A educação do futuro deverá ser um ensino universal centrado na condição humana. O humano permanece cruelmente dividido, fragmentado, enuncia-se um problema epistemológico e é impossível conceber a unidade complexa do humano por intermédio do pensamento disjuntivo, que concebe a Humanidade de maneira insular, por fora do cosmos que a rodeia, da matéria física e do espírito que constituem a essência do Homem, nem tão pouco por intermédio do pensamento redutor que reduz a unidade humana a um substrato bio-anatómico.

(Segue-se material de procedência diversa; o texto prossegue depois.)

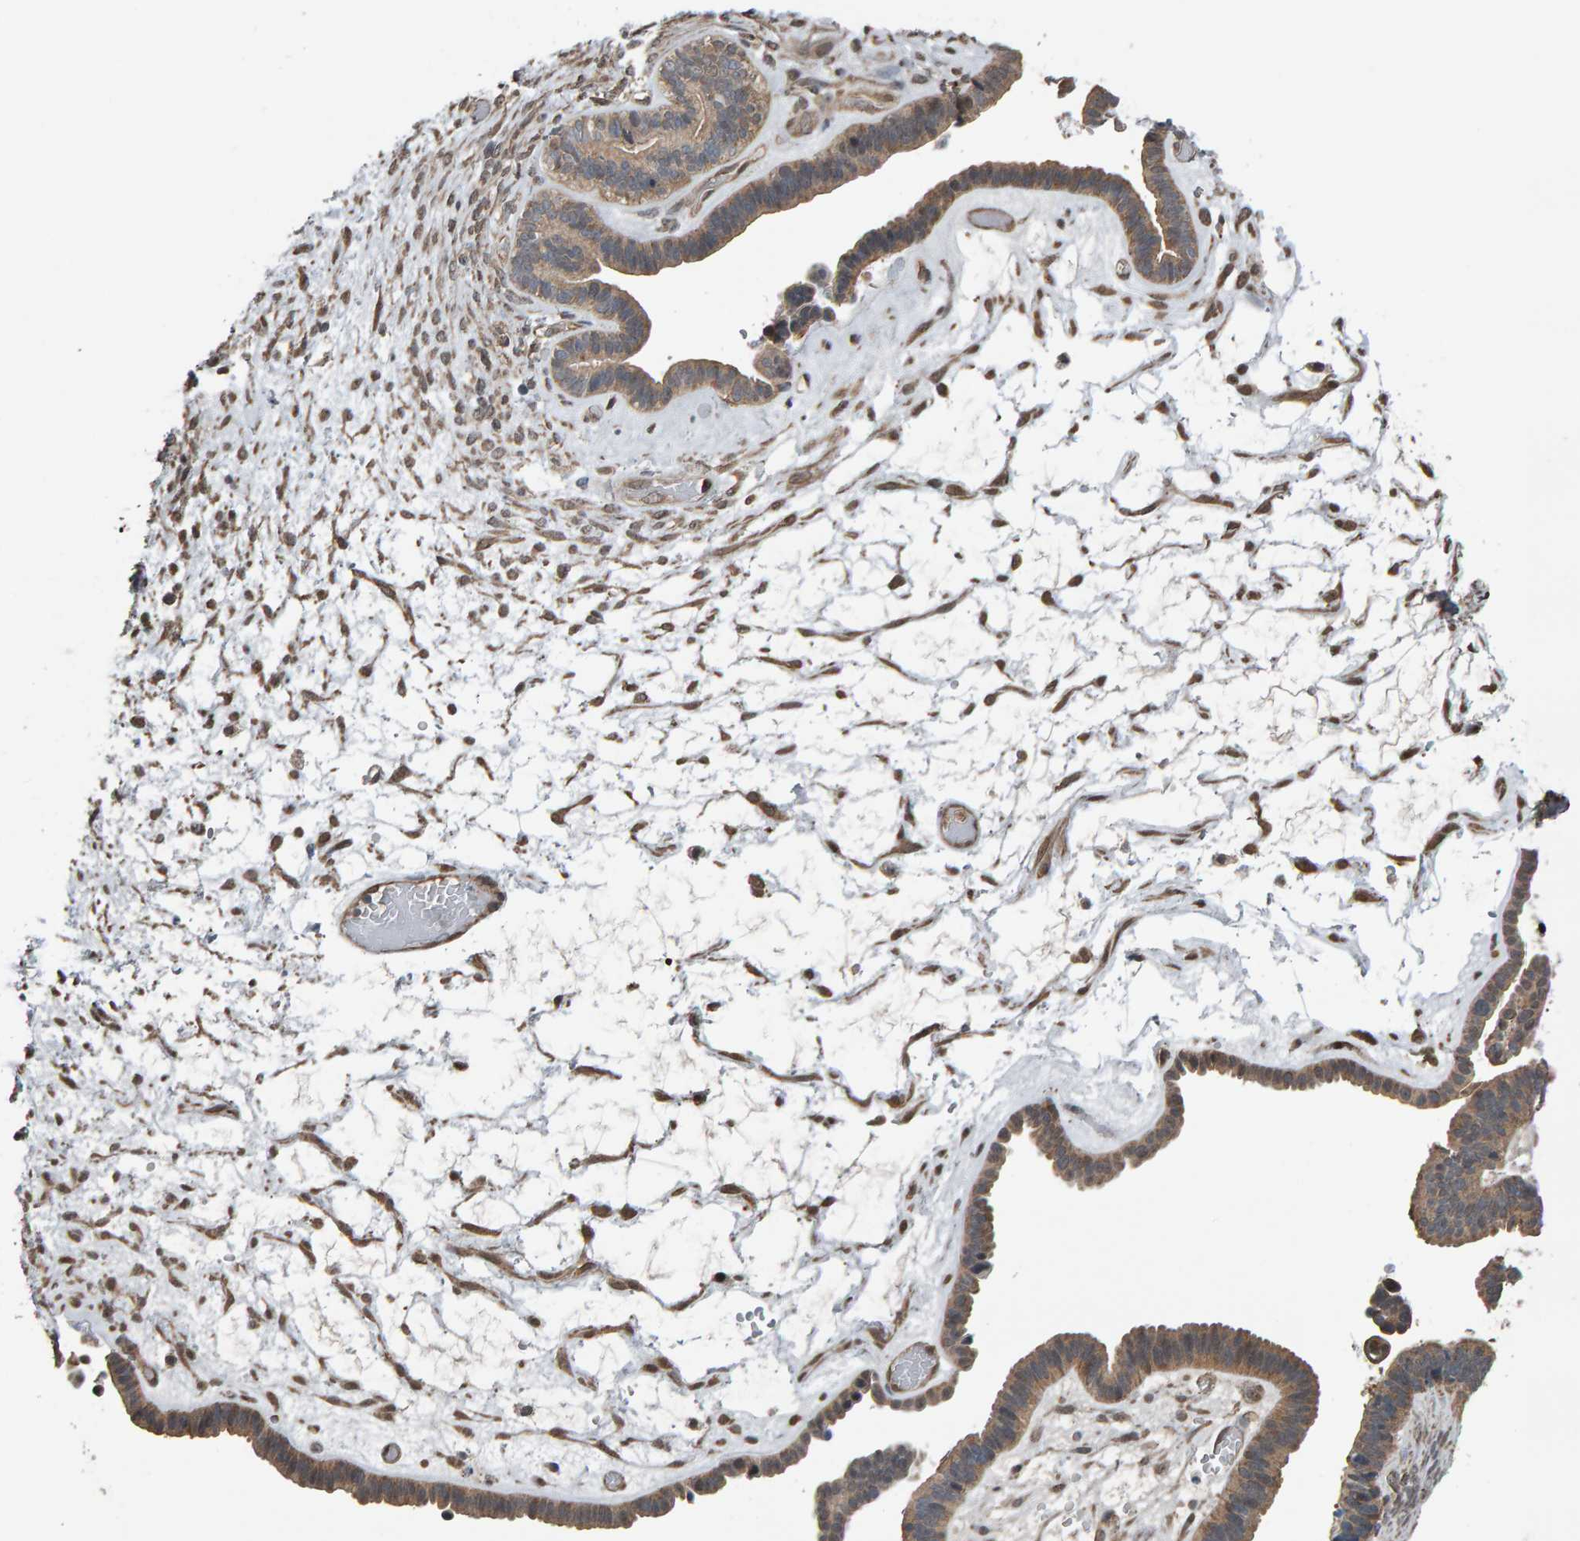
{"staining": {"intensity": "weak", "quantity": ">75%", "location": "cytoplasmic/membranous"}, "tissue": "ovarian cancer", "cell_type": "Tumor cells", "image_type": "cancer", "snomed": [{"axis": "morphology", "description": "Cystadenocarcinoma, serous, NOS"}, {"axis": "topography", "description": "Ovary"}], "caption": "Tumor cells reveal low levels of weak cytoplasmic/membranous expression in approximately >75% of cells in ovarian serous cystadenocarcinoma.", "gene": "COASY", "patient": {"sex": "female", "age": 56}}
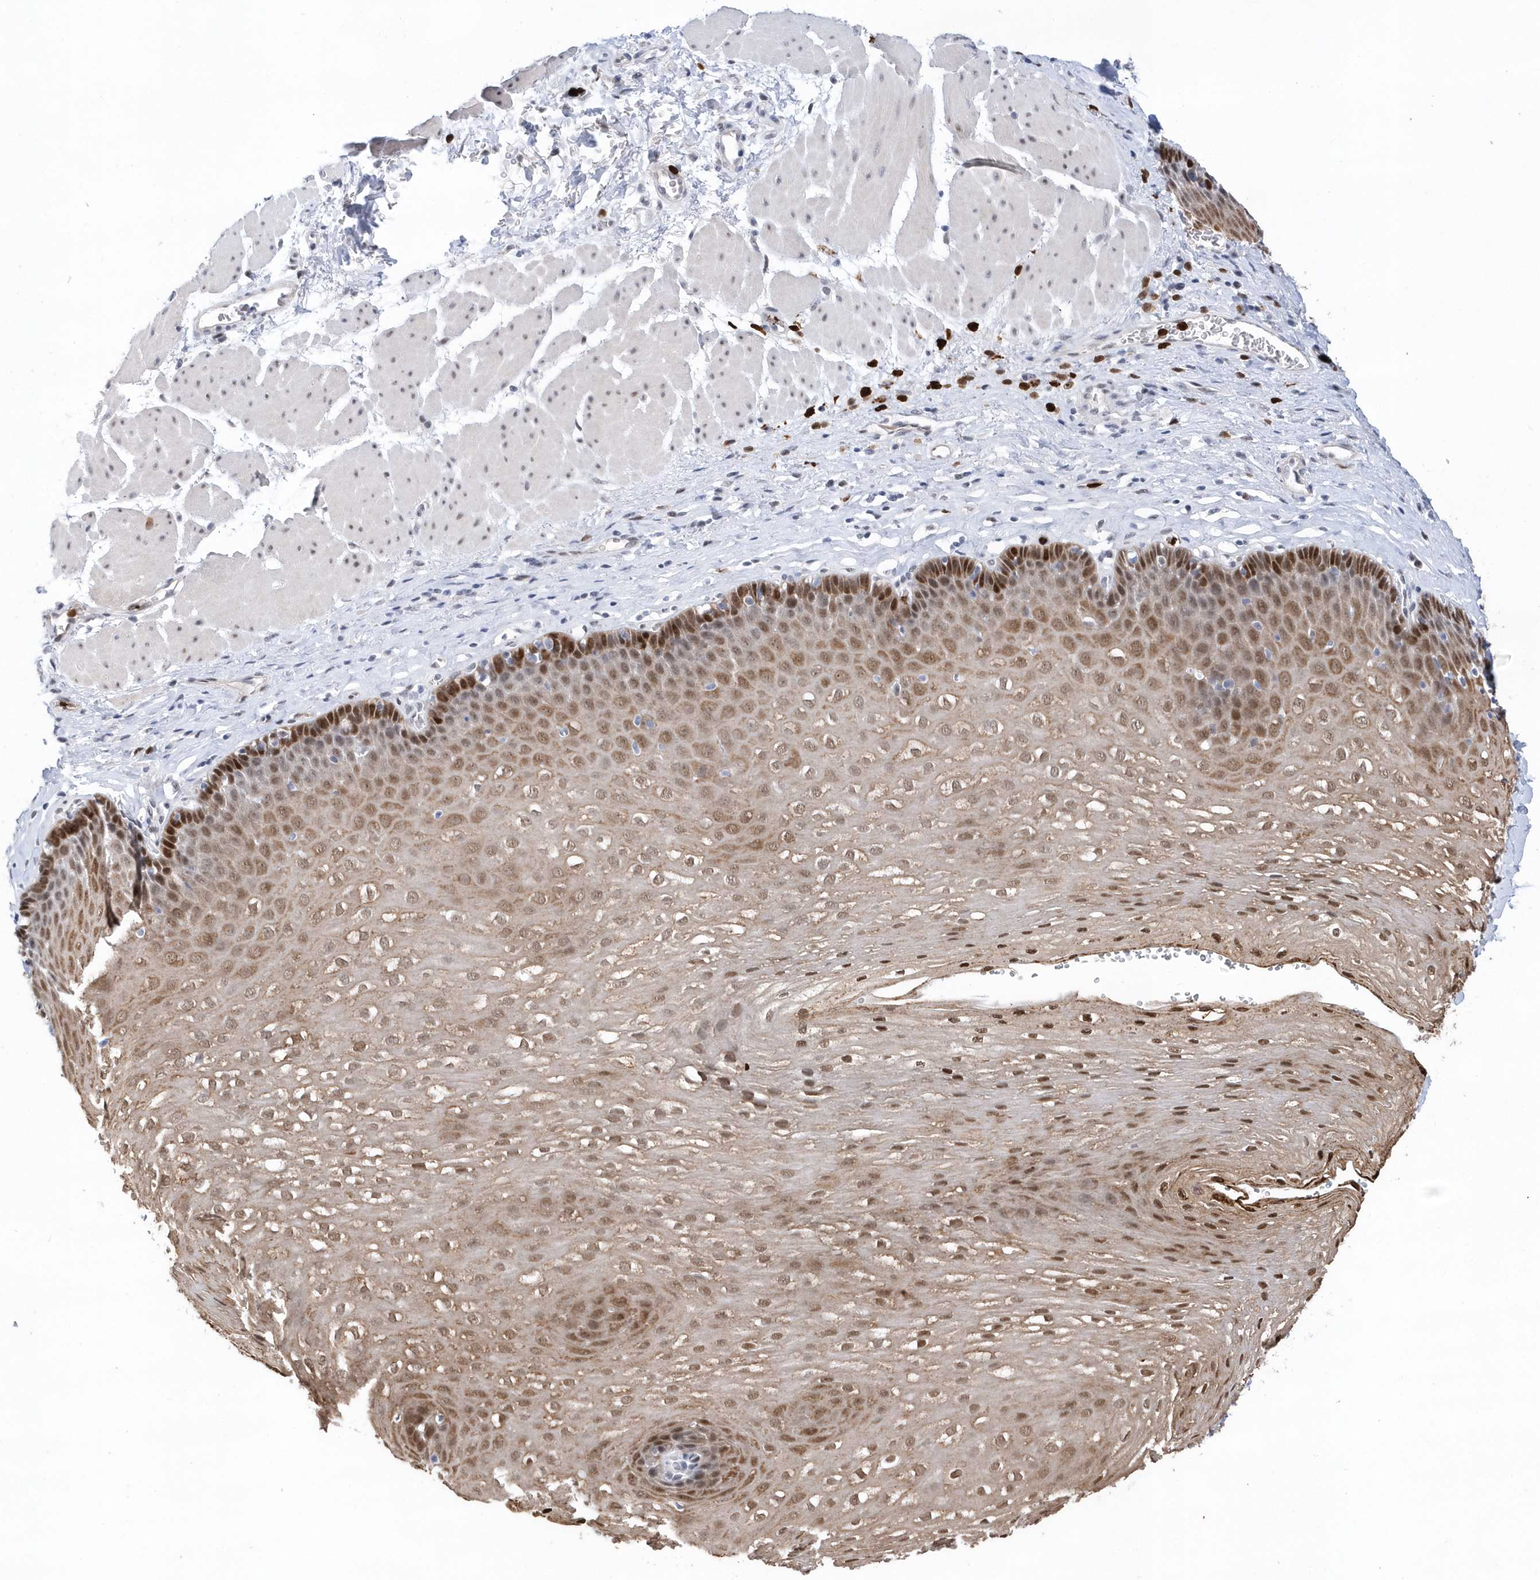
{"staining": {"intensity": "moderate", "quantity": ">75%", "location": "cytoplasmic/membranous,nuclear"}, "tissue": "esophagus", "cell_type": "Squamous epithelial cells", "image_type": "normal", "snomed": [{"axis": "morphology", "description": "Normal tissue, NOS"}, {"axis": "topography", "description": "Esophagus"}], "caption": "The histopathology image displays a brown stain indicating the presence of a protein in the cytoplasmic/membranous,nuclear of squamous epithelial cells in esophagus.", "gene": "RPP30", "patient": {"sex": "female", "age": 66}}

Relativamente à complexa relação-interacção condição cósmica/condição física/condição terrestre/condição humana, o autor refere que somos ao mesmo tempo seres cósmicos e terrestres, ou seja, somos resultado do cosmos, da natureza, da vida, mas devido à nossa própria humanidade, à nossa cultura, à nossa mente, à nossa consciência, tornámo-nos estranhos a este cosmos do qual fazemos parte, ou seja, embora enraizados no cosmos e na esfera viva, os humanos desenraizaram-se pela evolução. Evoluímos para além do mundo físico e vivo. É neste mais além que se opera o pleno desdobramento da Humanidade.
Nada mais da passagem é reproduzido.